Via Neuroskeptic, I just found out that the Big Five have been proposed to appear (sorta) in the DSM-5.

The current Axis II disorders will be replaced by a mixture of continuously-rated personality disorder types (carrying forward psychopathy, avoidant, borderline, obsessive-compulsive, and schizotypal) and 6 personality traits. According to the rationale, four of the traits are pathological versions of 4 of the Big Five (Openness/Intellect apparently doesn’t have a pathological extreme).
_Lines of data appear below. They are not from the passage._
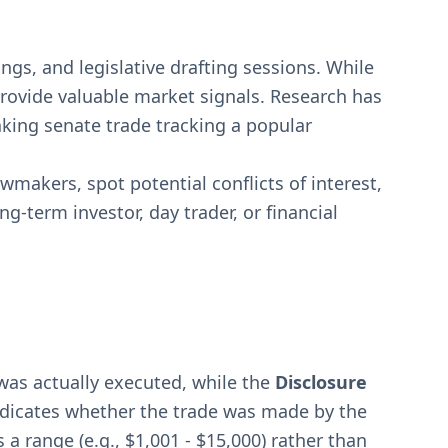
ngs, and legislative drafting sessions. While
provide valuable market signals. Research has
king senate trade tracking a popular
wmakers, spot potential conflicts of interest,
g-term investor, day trader, or financial
was actually executed, while the
Disclosure
ndicates whether the trade was made by the
 a range (e.g., $1,001 - $15,000) rather than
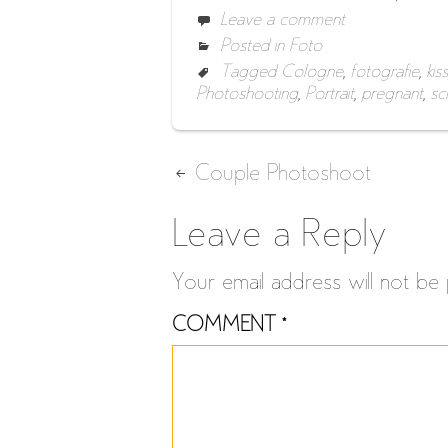
Leave a comment
Posted in
Foto
Tagged
Cologne
,
fotografie
,
kiss
Photoshooting
,
Portrait
,
pregnant
,
sc
Post
Couple Photoshoot
navigation
Leave a Reply
Your email address will not be 
COMMENT
*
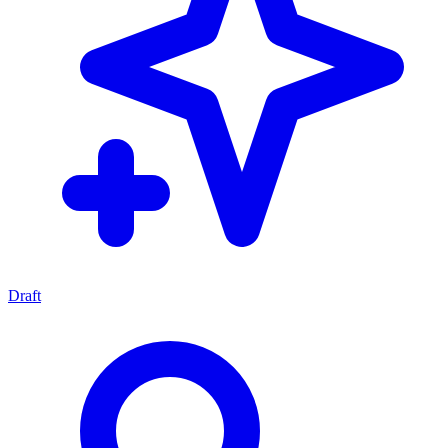
Draft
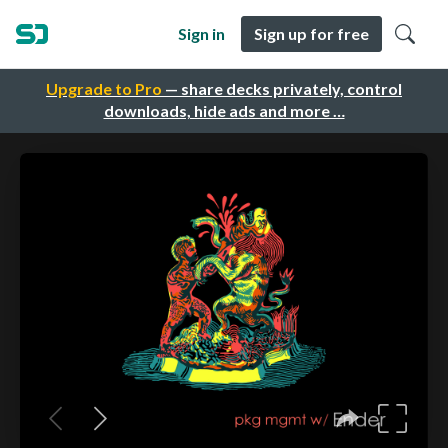
Sign in
Sign up for free
Upgrade to Pro
— share decks privately, control
downloads, hide ads and more …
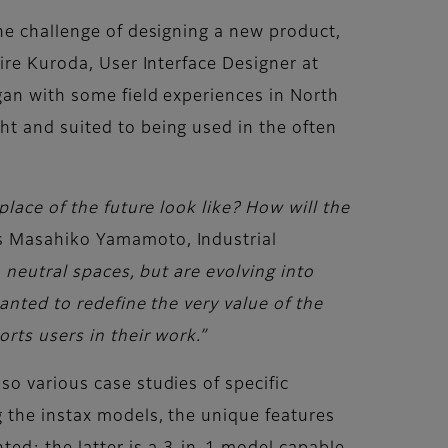
he challenge of designing a new product,
ire Kuroda, User Interface Designer at
gan with some field experiences in North
t and suited to being used in the often
lace of the future look like? How will the
 Masahiko Yamamoto, Industrial
, neutral spaces, but are evolving into
anted to redefine the very value of the
rts users in their work.”
o various case studies of specific
 the instax models, the unique features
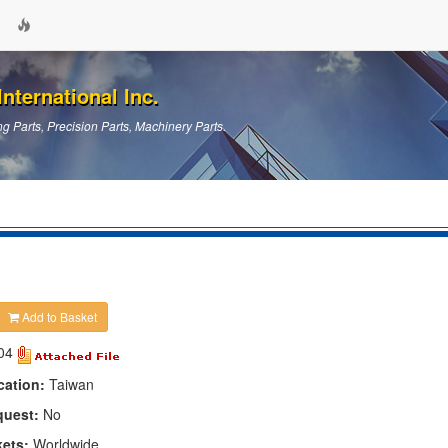
nternational Inc.
g Parts, Precision Parts, Machinery Parts.
Add to Basket
04
cation:
Taiwan
quest:
No
kets:
Worldwide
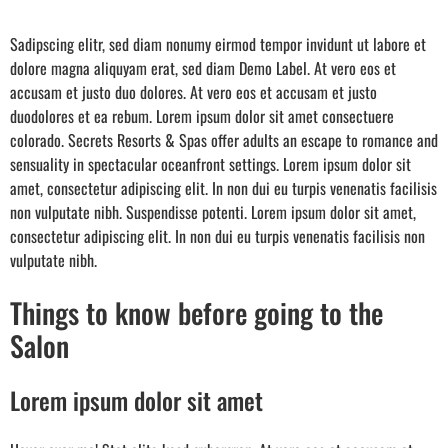
Sadipscing elitr, sed diam nonumy eirmod tempor invidunt ut labore et
dolore magna aliquyam erat, sed diam Demo Label. At vero eos et
accusam et justo duo dolores. At vero eos et accusam et justo
duodolores et ea rebum. Lorem ipsum dolor sit amet consectuere
colorado. Secrets Resorts & Spas offer adults an escape to romance and
sensuality in spectacular oceanfront settings. Lorem ipsum dolor sit
amet, consectetur adipiscing elit. In non dui eu turpis venenatis facilisis
non vulputate nibh. Suspendisse potenti. Lorem ipsum dolor sit amet,
consectetur adipiscing elit. In non dui eu turpis venenatis facilisis non
vulputate nibh.
Things to know before going to the
Salon
Lorem ipsum dolor sit amet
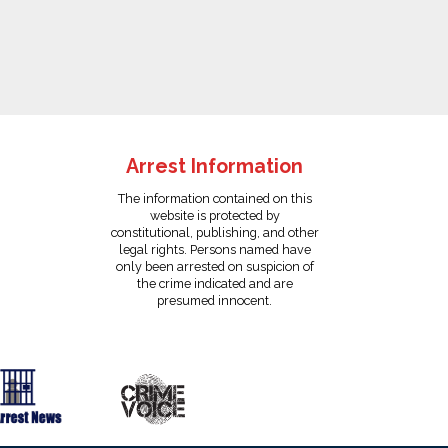
Arrest Information
The information contained on this
website is protected by
constitutional, publishing, and other
legal rights. Persons named have
only been arrested on suspicion of
the crime indicated and are
presumed innocent.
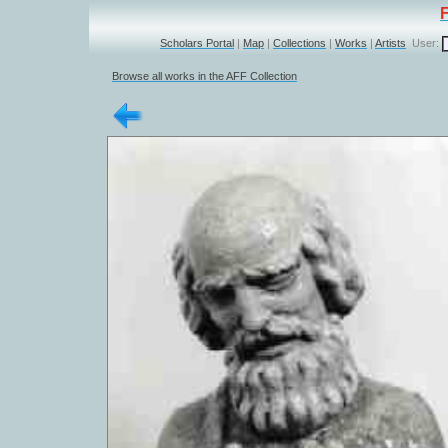
Scholars Portal
|
Map
|
Collections
|
Works
|
Artists
User:
Browse all works in the AFF Collection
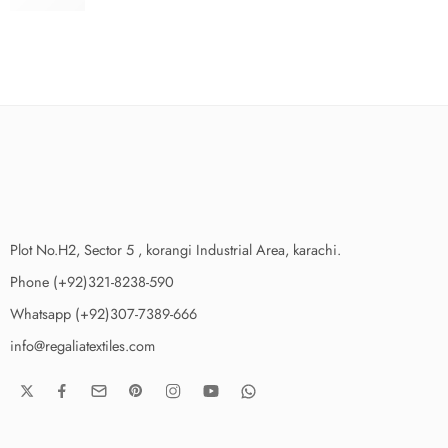
₨
3,975.00
Plot No.H2, Sector 5 , korangi Industrial Area, karachi.
Phone (+92)321-8238-590
Whatsapp (+92)307-7389-666
info@regaliatextiles.com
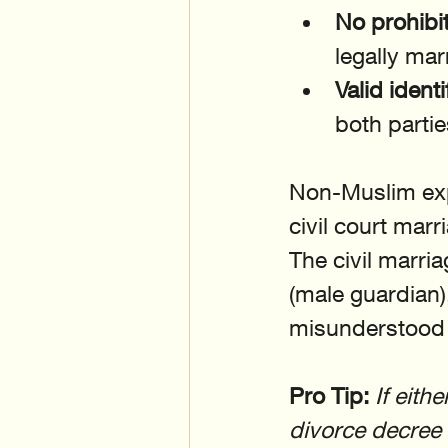
No prohibit
legally mar
Valid identi
both partie
Non-Muslim expa
civil court mar
The civil marri
(male guardian),
misunderstood 
Pro Tip:
If eith
divorce decree o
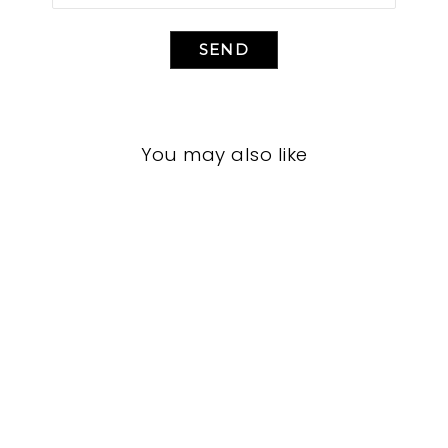
SEND
You may also like
LIVING ROOM
CFL-3011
I need to read more about it, but it’s not clear to me how redundant the types and traits will be, and whether that’s by design. For example, the typology includes a schizitypal type, and the trait space includes a schizotypy dimension (the latter based on David Watson’s work suggesting that trait terms referring to oddness/eccentricity should not have been excluded from the lexical sampling that produced the Big Five). Both are continuously rated — will they provide complementary information, or will they just say the same thing?

One good thing, though, is the shift toward using continuous ratings rather than yes/no categories. This will potentially create practical problem for the healthcare system (if something is continuous, at what point do you decide that insurance will reimburse treatment?), but scientifically it is better in line with what we know about the underlying nature of personality and personality disorders.